A bare sun started to beat us down. We made it to the top and rested in the shade of the restrooms building and checked our water situation. Lacking. It was time to head back. We went off trail one more time just because, and scrambled over flat grey rocks and around prickly pear and sagebrush. The wind turbines rotated hypnotically like pendulums under the clouds on the mesa ahead, and I watched them, transfixed again, with my hand blocking the sun.

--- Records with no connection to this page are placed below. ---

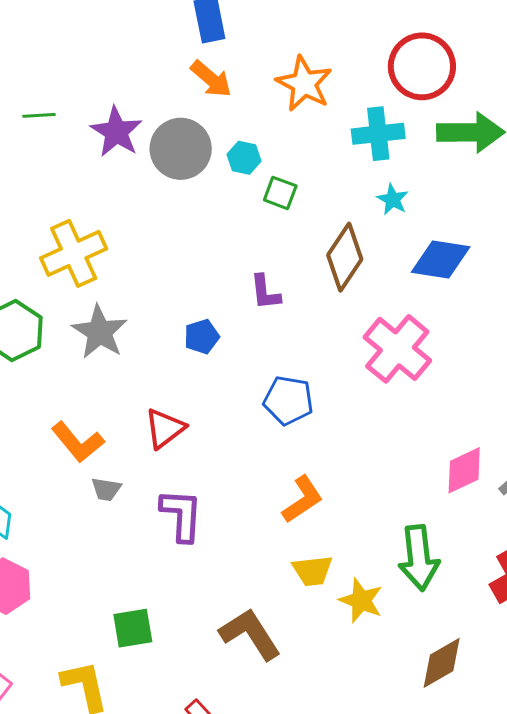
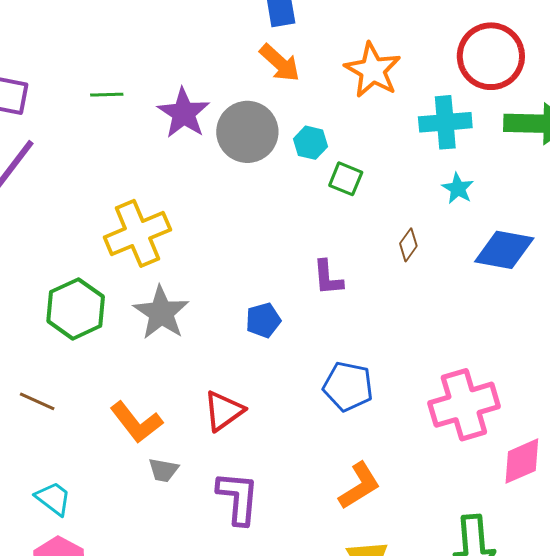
brown diamond: (345, 257) -> (408, 245), size x0.5
pink cross: (397, 349) -> (464, 405), moved, turned 32

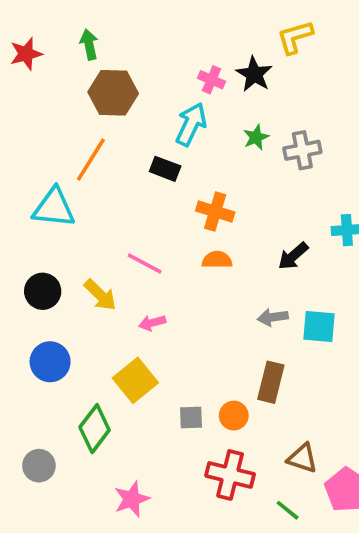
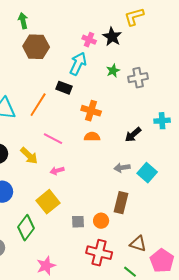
orange line: (91, 160) -> (38, 105), moved
cyan square: (319, 327) -> (147, 173), turned 36

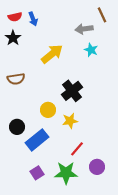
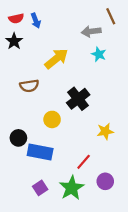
brown semicircle: (16, 79) -> (29, 86), moved
yellow star: (70, 121) -> (105, 131), moved
blue rectangle: (37, 140) -> (40, 152), turned 50
green star: (66, 173) -> (72, 188), turned -30

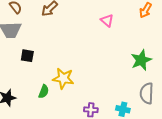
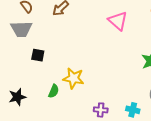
pink triangle: (107, 20) -> (118, 21), size x1.5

I didn’t mention this earlier, but before we started the hike, I checked on the park website for any maps of trails and found something far better instead. The TPWD had a PDF on the Historic Rock Carvings of Scenic Mountain. In it, was a map of all of the historic carvings on bluffs and rocks around the park. Some from the 1880s, and some from the early 1900s by workers of the CCC who built this place. At the time, it was a tradition to climb to the top of Scenic Mountain and carve your name into the rock. There were pictures of carvings. Some were ornate. Others crude...And I thought to myself, ‘You know, it doesn’t matter how far you go back. Be it on any school desk, picnic table at a park, or on the rocks here at Scenic Mountain, it’s all the same. We carve and chisel our names to leave a mark. WE WERE HERE. We do it to remember, and to be remembered. To leave a sign, and leave something behind. The souls of everyone who carved their names in the stone here were alive in my mind today, and that was better than any hike. If we hadn’t stopped, we wouldn’t have heard the tree drop. We wouldn’t have run our hands over the etch marks. So, I encourage you to stop. Don’t shop. Stop. And leave your own mark behind. The place you visit will do the same to you.